I’ll be using the lexicon package’s
hash_sentiment_senticnet as another way to measure
sentiment.
library(lexicon)
colnames(hash_sentiment_senticnet)[colnames(hash_sentiment_senticnet) == "x"] = "word"
lexicon_graph <- michael %>%
inner_join(hash_sentiment_senticnet) %>%
group_by(index = lines %/% 80) %>%
summarise(sentiment = sum(y))%>%
mutate(method = "lexicon")
## Joining, by = "word"
bind_rows(afinn,
bing_and_nrc,
lexicon_graph) %>%
ggplot(aes(index, sentiment, fill = method)) +
geom_col(show.legend = FALSE) +
facet_wrap(~method, ncol = 1, scales = "free_y")

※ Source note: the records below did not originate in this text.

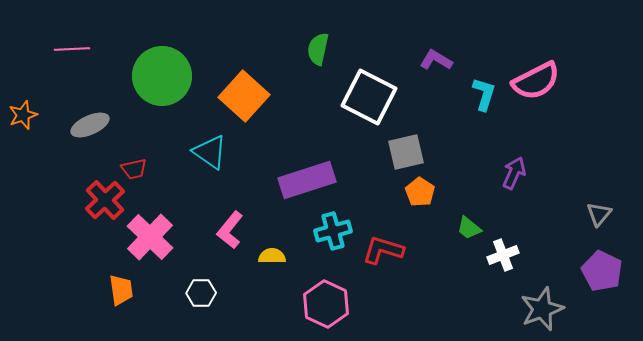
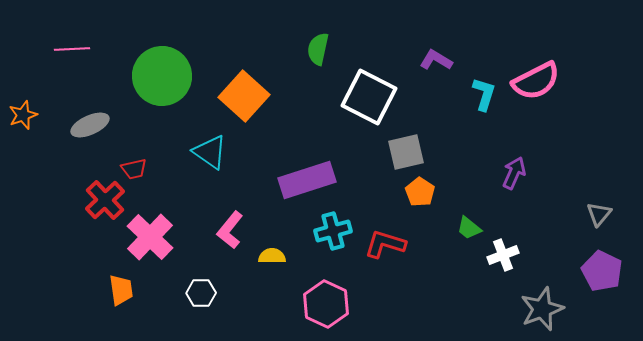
red L-shape: moved 2 px right, 6 px up
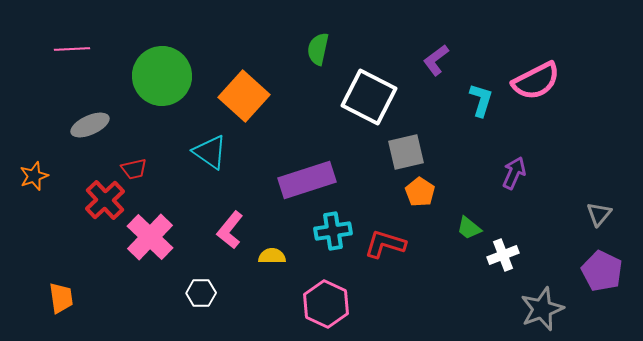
purple L-shape: rotated 68 degrees counterclockwise
cyan L-shape: moved 3 px left, 6 px down
orange star: moved 11 px right, 61 px down
cyan cross: rotated 6 degrees clockwise
orange trapezoid: moved 60 px left, 8 px down
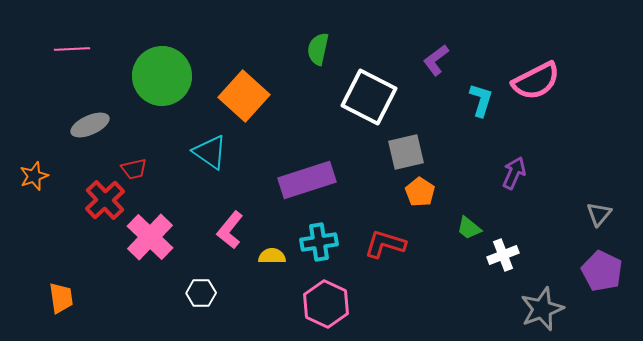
cyan cross: moved 14 px left, 11 px down
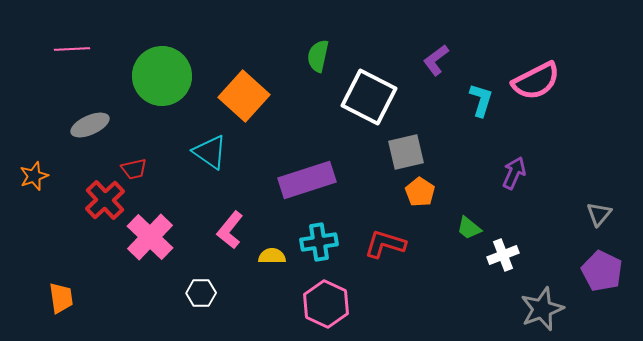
green semicircle: moved 7 px down
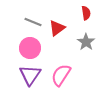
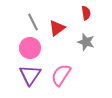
gray line: rotated 42 degrees clockwise
gray star: rotated 18 degrees counterclockwise
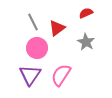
red semicircle: rotated 104 degrees counterclockwise
gray star: rotated 12 degrees clockwise
pink circle: moved 7 px right
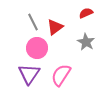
red triangle: moved 2 px left, 1 px up
purple triangle: moved 1 px left, 1 px up
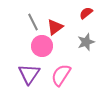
red semicircle: rotated 16 degrees counterclockwise
gray star: rotated 24 degrees clockwise
pink circle: moved 5 px right, 2 px up
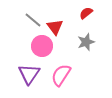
gray line: moved 2 px up; rotated 24 degrees counterclockwise
red triangle: rotated 30 degrees counterclockwise
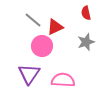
red semicircle: rotated 64 degrees counterclockwise
red triangle: rotated 42 degrees clockwise
pink semicircle: moved 2 px right, 5 px down; rotated 60 degrees clockwise
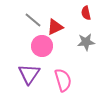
gray star: rotated 12 degrees clockwise
pink semicircle: rotated 70 degrees clockwise
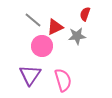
red semicircle: moved 1 px left, 1 px down; rotated 32 degrees clockwise
gray star: moved 9 px left, 6 px up
purple triangle: moved 1 px right, 1 px down
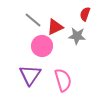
gray star: rotated 12 degrees clockwise
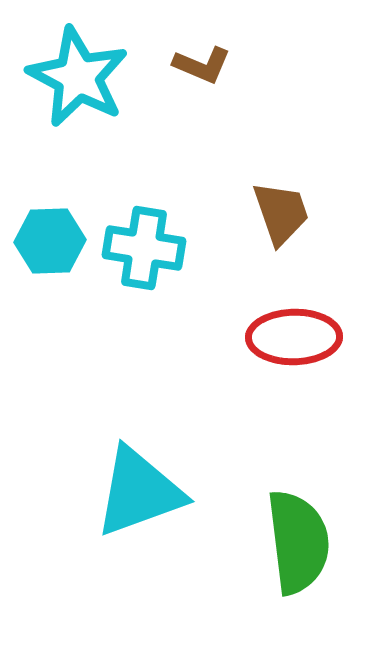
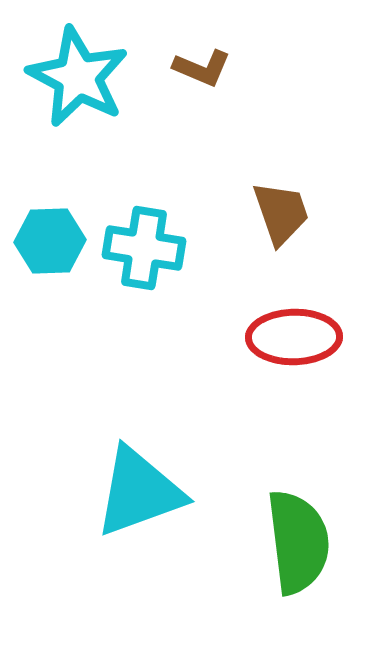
brown L-shape: moved 3 px down
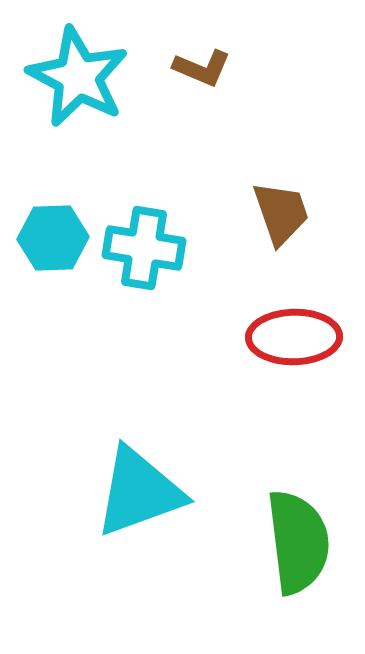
cyan hexagon: moved 3 px right, 3 px up
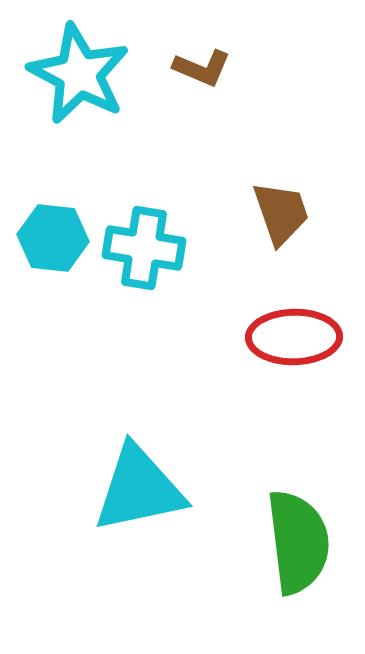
cyan star: moved 1 px right, 3 px up
cyan hexagon: rotated 8 degrees clockwise
cyan triangle: moved 3 px up; rotated 8 degrees clockwise
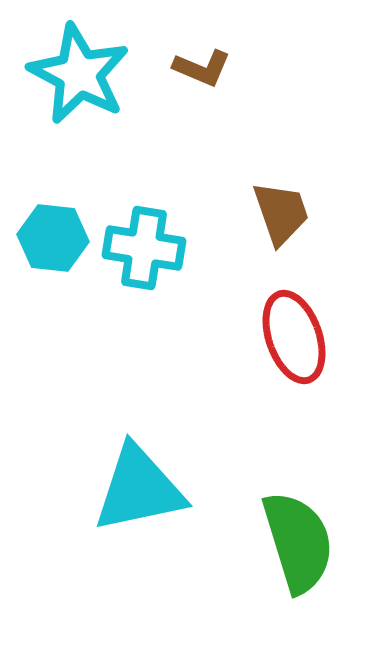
red ellipse: rotated 72 degrees clockwise
green semicircle: rotated 10 degrees counterclockwise
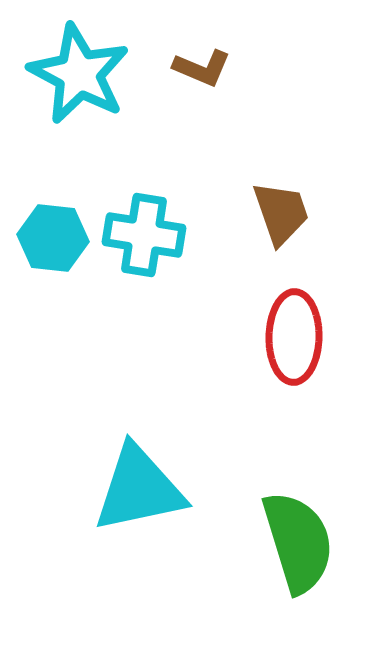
cyan cross: moved 13 px up
red ellipse: rotated 20 degrees clockwise
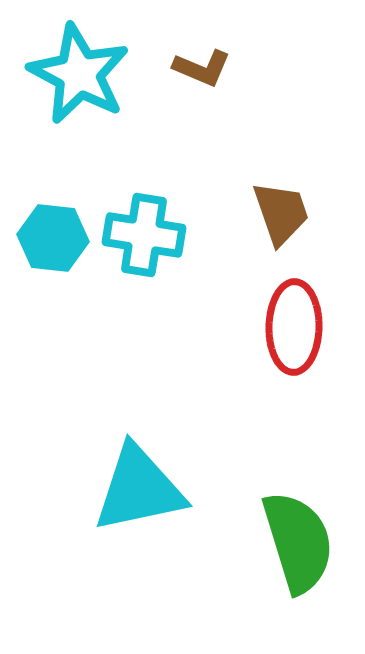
red ellipse: moved 10 px up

Using lexicon, we can see that there are really not that
many negative words here as the other dictionaries. It’s probably due to
the weight of negative to positive words, but that’s interesting to
see.
It’s interesting how positive the 4 main characters’ dialogue seems with this sentiment analysis given how The Office is very awkward and slightly inappropriate in humor. It makes sense though that Dwight’s lines are more negative given his disposition and overall personality (he tends to be a little stranger and blunter with his words). Michael’s dialogue also makes sense – he’s generally a very positive guy, albeit he doesn’t realize what he’s saying or doing sometimes is pretty inappropriate.
Overall, this analysis was quite interesting and fun to do with R – it could definitely be replicated for other pieces of text and refined to look at more characters and perhaps break this down by season specifically for The Office since that could be an interesting cut.